Editorial-El Español

La crisis venezolana ha entrado en una nueva y peligrosa fase tras el despliegue naval de Estados Unidos en aguas del Caribe.

Bajo orden de la administración Trump, tres destructores con misiles guiados, un escuadrón anfibio con más de 4.000 marines, submarinos y avanzados aviones de reconocimiento se han posicionado a escasa distancia del territorio venezolano.

El mensaje parece inequívoco. Washington está dispuesto a recurrir a todo su poder militar y diplomático para acorralar a un régimen que, desde hace años, se sostiene únicamente por el miedo, la represión de sus ciudadanos y la connivencia del crimen organizado y el narcotráfico.

La noticia ha provocado una reacción inmediata y beligerante en Caracas. Nicolás Maduro, el autócrata que amañó las elecciones y aniquiló cualquier escasa legitimidad democrática que le pudiera quedar a su régimen corrupto, ha movilizado a más de cuatro millones de milicianos, prometiendo resistencia absoluta ante cualquier intromisión extranjera.

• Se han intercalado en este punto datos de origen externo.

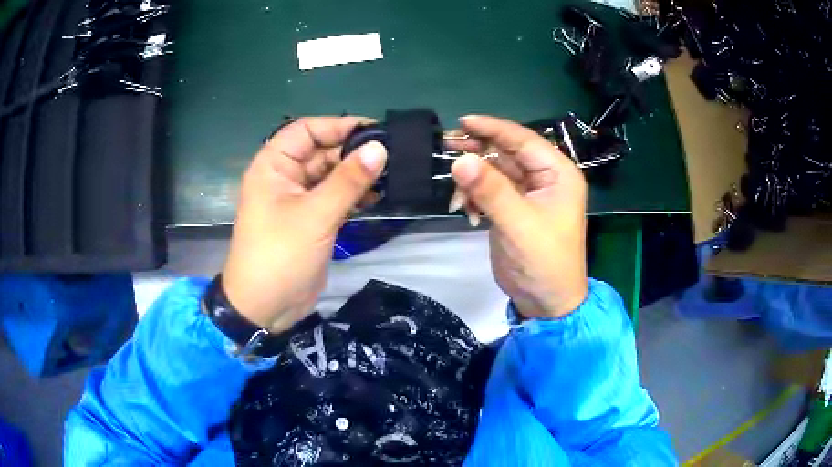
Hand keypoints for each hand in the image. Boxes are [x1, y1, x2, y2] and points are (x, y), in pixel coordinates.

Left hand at [221, 117, 386, 332]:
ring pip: (330, 175)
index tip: (374, 131)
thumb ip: (348, 180)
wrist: (266, 307)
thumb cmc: (280, 255)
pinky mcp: (311, 220)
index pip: (306, 130)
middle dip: (353, 152)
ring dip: (357, 174)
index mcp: (273, 166)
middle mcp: (284, 177)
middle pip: (321, 151)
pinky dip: (354, 195)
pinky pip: (334, 197)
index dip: (337, 126)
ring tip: (391, 174)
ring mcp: (298, 199)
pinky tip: (378, 195)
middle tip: (392, 155)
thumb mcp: (315, 215)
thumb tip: (380, 148)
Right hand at [449, 115, 587, 318]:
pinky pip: (489, 191)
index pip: (523, 140)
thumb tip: (460, 160)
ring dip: (473, 179)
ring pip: (495, 171)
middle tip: (447, 147)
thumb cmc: (544, 262)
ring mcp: (527, 194)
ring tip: (457, 195)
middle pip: (507, 152)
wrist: (546, 303)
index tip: (462, 122)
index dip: (493, 128)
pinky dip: (474, 197)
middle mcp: (544, 178)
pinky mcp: (513, 209)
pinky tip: (466, 212)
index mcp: (557, 174)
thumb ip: (491, 190)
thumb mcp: (519, 225)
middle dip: (478, 151)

El régimen chavista acusa a Estados Unidos de planear una invasión, pero omite que su permanencia en el poder se cimenta en la corrupción estructural y la vulneración sistemática de los derechos humanos.

La ofensiva de Washington tiene dos objetivos claros. Por un lado, golpear el entramado del narcotráfico que ha convertido el país caribeño en un santuario para los carteles, muy especialmente el denominado Cartel de los Soles, red criminal controlada (según la justicia estadounidense) por altos mandos militares venezolanos y el propio Maduro.

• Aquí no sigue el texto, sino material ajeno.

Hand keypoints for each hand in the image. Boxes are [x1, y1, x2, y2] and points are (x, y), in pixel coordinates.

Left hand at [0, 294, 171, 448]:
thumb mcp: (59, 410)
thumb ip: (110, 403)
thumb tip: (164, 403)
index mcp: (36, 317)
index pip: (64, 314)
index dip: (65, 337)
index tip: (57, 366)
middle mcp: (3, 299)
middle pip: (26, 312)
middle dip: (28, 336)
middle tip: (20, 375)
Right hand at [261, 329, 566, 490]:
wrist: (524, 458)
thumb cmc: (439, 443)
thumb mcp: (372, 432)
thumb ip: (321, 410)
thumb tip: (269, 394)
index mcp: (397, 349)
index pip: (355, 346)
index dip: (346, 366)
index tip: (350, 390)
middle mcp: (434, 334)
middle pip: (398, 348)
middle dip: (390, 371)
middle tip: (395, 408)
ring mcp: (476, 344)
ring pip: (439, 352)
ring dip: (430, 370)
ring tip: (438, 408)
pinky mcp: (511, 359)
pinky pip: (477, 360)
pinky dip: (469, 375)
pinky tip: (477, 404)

Este cartel no sólo trafica con drogas, sino que utiliza los recursos del Estado para financiarse y mantener la fidelidad de los generales que apuntalan al usurpador.

Por otro lado, el despliegue militar americano persigue quebrar la unidad de hierro del chavismo gobernante. La elevación de la recompensa por la captura de Maduro a cincuenta millones de dólares, sumada a la clasificación del Cartel de los Soles como organización terrorista internacional, no son sólo instrumentos penales: son mensajes directos a la cúpula venezolana para que evalúe su lealtad y se plantee la deserción o la negociación de una salida pactada.

La Casa Blanca lo ha dejado claro: Maduro no es un presidente legítimo, sino el cabecilla de una organización criminal transnacional.

Este nuevo pulso geopolítico en el Caribe tiene enormes implicaciones estratégicas. El despliegue naval americano reaviva los fantasmas del intervencionismo estadounidense en el continente.

Pero también pone en evidencia la parálisis de los organismos multilaterales y la escasa influencia real de la Unión Europea en la región, con la conocida excepción del oscuro papel de José Luis Rodríguez Zapatero como mediador del régimen dictatorial. Un papel que ha hecho que muchos analistas lo consideren el verdadero «ministro de Exteriores» de Maduro.

Al mismo tiempo, la presión norteamericana pone a prueba a los aliados internacionales de Maduro, entre ellos Irán, Rusia, Cuba y China, lo que podría forzar una redefinición de los equilibrios geopolíticos en la zona.

En este escenario de máxima tensión, la sociedad venezolana mantiene una esperanza frágil de cambio. El régimen, enrocado y cada vez más aislado, ha respondido al despliegue naval americano con la habitual retórica soberanista y una histriónica llamada a las armas.

Pero las fisuras en el bloque chavista comienzan a ser visibles. Frente al desplome económico y la creciente presión internacional, se abren grietas en la coraza de la dictadura.

Maduro toca a rebato porque sabe que, por primera vez en años, el tiempo corre verdaderamente en su contra. Pero está por ver que la presión de los Estados Unidos, que algunos analistas han calificado de «Guerra Fría en el Caribe», sea suficiente por sí sola para quebrar al régimen del usurpador socialista.